◆ Job
Can you pull out, word for word, the part of the rows below that opens with the line containing "state / province: Valle" and closes with the line containing "state / province: England", both of those lines included?

╔══

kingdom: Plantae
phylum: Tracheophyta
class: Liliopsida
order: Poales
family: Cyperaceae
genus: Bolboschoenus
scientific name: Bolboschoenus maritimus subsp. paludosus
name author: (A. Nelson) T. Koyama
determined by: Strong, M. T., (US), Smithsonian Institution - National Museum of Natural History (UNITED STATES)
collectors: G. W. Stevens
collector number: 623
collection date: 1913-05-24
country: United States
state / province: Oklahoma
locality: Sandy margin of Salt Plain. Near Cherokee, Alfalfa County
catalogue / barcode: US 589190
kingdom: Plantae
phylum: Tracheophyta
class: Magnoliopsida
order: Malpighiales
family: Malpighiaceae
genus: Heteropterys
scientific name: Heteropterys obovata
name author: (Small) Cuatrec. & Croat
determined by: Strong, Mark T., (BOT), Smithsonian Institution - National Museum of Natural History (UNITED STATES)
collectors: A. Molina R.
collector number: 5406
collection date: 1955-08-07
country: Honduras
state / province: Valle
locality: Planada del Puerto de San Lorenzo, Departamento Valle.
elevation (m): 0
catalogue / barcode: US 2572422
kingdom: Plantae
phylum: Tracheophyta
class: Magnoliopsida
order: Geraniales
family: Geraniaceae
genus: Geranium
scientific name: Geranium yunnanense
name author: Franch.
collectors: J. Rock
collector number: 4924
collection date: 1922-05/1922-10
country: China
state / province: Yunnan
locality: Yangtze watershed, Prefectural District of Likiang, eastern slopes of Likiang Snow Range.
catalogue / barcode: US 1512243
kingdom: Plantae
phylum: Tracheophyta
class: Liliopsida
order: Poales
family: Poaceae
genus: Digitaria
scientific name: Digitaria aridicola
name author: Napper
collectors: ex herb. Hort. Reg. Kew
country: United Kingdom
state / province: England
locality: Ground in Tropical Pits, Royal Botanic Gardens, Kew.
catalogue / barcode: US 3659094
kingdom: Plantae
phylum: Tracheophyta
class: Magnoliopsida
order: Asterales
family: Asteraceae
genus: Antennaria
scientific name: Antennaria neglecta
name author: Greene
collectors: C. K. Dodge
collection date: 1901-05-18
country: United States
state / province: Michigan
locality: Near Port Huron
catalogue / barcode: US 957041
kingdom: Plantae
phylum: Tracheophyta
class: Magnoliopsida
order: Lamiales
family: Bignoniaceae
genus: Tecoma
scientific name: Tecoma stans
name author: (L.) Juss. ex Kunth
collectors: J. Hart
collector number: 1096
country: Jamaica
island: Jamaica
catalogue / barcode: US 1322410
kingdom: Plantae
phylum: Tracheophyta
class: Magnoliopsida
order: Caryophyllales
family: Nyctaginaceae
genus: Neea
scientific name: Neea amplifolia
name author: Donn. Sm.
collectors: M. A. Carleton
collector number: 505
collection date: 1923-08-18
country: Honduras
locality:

╚══

◆ Exercise answer
state / province: Valle
locality: Planada del Puerto de San Lorenzo, Departamento Valle.
elevation (m): 0
catalogue / barcode: US 2572422
kingdom: Plantae
phylum: Tracheophyta
class: Magnoliopsida
order: Geraniales
family: Geraniaceae
genus: Geranium
scientific name: Geranium yunnanense
name author: Franch.
collectors: J. Rock
collector number: 4924
collection date: 1922-05/1922-10
country: China
state / province: Yunnan
locality: Yangtze watershed, Prefectural District of Likiang, eastern slopes of Likiang Snow Range.
catalogue / barcode: US 1512243
kingdom: Plantae
phylum: Tracheophyta
class: Liliopsida
order: Poales
family: Poaceae
genus: Digitaria
scientific name: Digitaria aridicola
name author: Napper
collectors: ex herb. Hort. Reg. Kew
country: United Kingdom
state / province: England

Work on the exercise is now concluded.